Desafios da Copa: Criando um Hino que Marque Gerações

De “Waka Waka” a hoje: o desafio da Copa para criar um novo hino geracional

As músicas “La Copa de la Vida”, de Ricky Martin, e “Waka Waka”, de Shakira, transcenderam suas funções como trilhas sonoras oficiais da Copa do Mundo, tornando-se ícones que capturam a essência de suas respectivas edições do torneio. A FIFA, reconhecendo o impacto cultural dessas canções, tem investido cada vez mais em música e entretenimento, buscando novos artistas e formatos que se alinhem com as mudanças nos hábitos de consumo. No entanto, apesar de alguns sucessos recentes, como “Dai Dai”, a entidade enfrenta o desafio de repetir a grandiosidade e a conexão emocional que músicas como “La Copa de la Vida” e “Waka Waka” proporcionaram.

O jornalista Cristóvão Vieira aponta que a dificuldade não reside apenas nas novas formas de consumir música, mas também na criação de canções que se conectem verdadeiramente com a identidade do futebol. Ele argumenta que a falta de composições impactantes é um fator crucial para o sucesso de uma música em um evento esportivo.

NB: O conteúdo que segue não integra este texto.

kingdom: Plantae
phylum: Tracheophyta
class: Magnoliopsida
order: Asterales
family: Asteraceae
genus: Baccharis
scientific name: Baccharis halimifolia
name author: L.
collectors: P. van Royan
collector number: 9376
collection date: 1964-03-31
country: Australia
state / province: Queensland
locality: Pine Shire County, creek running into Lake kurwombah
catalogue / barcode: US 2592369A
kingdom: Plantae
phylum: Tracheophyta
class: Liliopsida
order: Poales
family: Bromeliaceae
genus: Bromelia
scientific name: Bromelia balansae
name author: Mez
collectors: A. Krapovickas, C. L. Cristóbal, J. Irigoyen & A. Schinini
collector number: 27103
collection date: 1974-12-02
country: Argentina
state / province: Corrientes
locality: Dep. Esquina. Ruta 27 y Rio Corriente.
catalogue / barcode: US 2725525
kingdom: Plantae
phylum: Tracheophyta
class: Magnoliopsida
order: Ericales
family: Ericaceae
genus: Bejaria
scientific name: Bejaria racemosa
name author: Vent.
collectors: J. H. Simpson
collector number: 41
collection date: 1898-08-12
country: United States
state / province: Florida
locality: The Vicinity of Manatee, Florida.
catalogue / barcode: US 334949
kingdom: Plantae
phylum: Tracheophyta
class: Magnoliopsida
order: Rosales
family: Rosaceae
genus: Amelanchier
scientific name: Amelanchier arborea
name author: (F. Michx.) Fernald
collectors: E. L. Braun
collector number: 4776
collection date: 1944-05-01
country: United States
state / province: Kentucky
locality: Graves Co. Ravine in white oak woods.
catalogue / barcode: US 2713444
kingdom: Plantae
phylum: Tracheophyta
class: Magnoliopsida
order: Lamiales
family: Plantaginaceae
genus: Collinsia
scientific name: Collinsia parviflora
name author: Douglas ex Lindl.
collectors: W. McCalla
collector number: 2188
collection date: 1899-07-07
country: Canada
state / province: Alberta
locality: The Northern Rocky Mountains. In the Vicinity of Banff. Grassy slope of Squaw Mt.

Vieira destaca que as canções que se tornaram hinos de Copa conseguiram combinar produção musical com elementos culturais reconhecíveis pelo público. “La Copa de la Vida” transformou referências latinas em uma faixa vibrante, enquanto “Waka Waka” incorporou ritmos africanos, criando uma conexão profunda com a Copa da África do Sul.

Recentemente, algumas músicas tentaram uma abordagem mais global, mas sem atender à essência identitária que o futebol representa. Vieira critica essa tentativa de se distanciar dos ritmos autênticos que ressoam com o público, o que resulta em produções que, embora emocionantes, carecem de “temperos” que as tornariam memoráveis. Além disso, a história das Copas revela que a música mais lembrada muitas vezes não é a oficial, como exemplificado pelo sucesso de “Love Generation”, de Bob Sinclar, durante a Copa de 2006.

A cultura do torcedor também desempenha um papel vital na definição das músicas que se tornam populares. Vieira observa que as canções surgem organicamente das arquibancadas, refletindo a energia e a conexão do público com o jogo. Ele ressalta que iniciativas oficiais, como “Bate no Peito” da CBF, tentam capturar essa essência, mas frequentemente falham em criar uma conexão genuína com os torcedores. Para ele, é fundamental que as entidades esportivas ouçam o público e se envolvam com artistas que compreendam a cultura do futebol, evitando produções que pareçam artificiais.

Por outro lado, o Brasil tem influenciado o cenário internacional com seu estilo de torcer. Vieira menciona o exemplo da torcida holandesa cantando “Magalenha”, de Sérgio Mendes e Carlinhos Brown, demonstrando como a cultura de arquibancada brasileira está sendo exportada. Ele conclui que o futuro das músicas de Copa depende menos da quantidade de lançamentos e mais da qualidade emocional das canções, enfatizando a necessidade de uma conexão autêntica entre a música e o espírito do torcedor. A busca por uma trilha sonora que ressoe com a paixão coletiva dos fãs de futebol permanece um desafio significativo para a FIFA e outras entidades esportivas.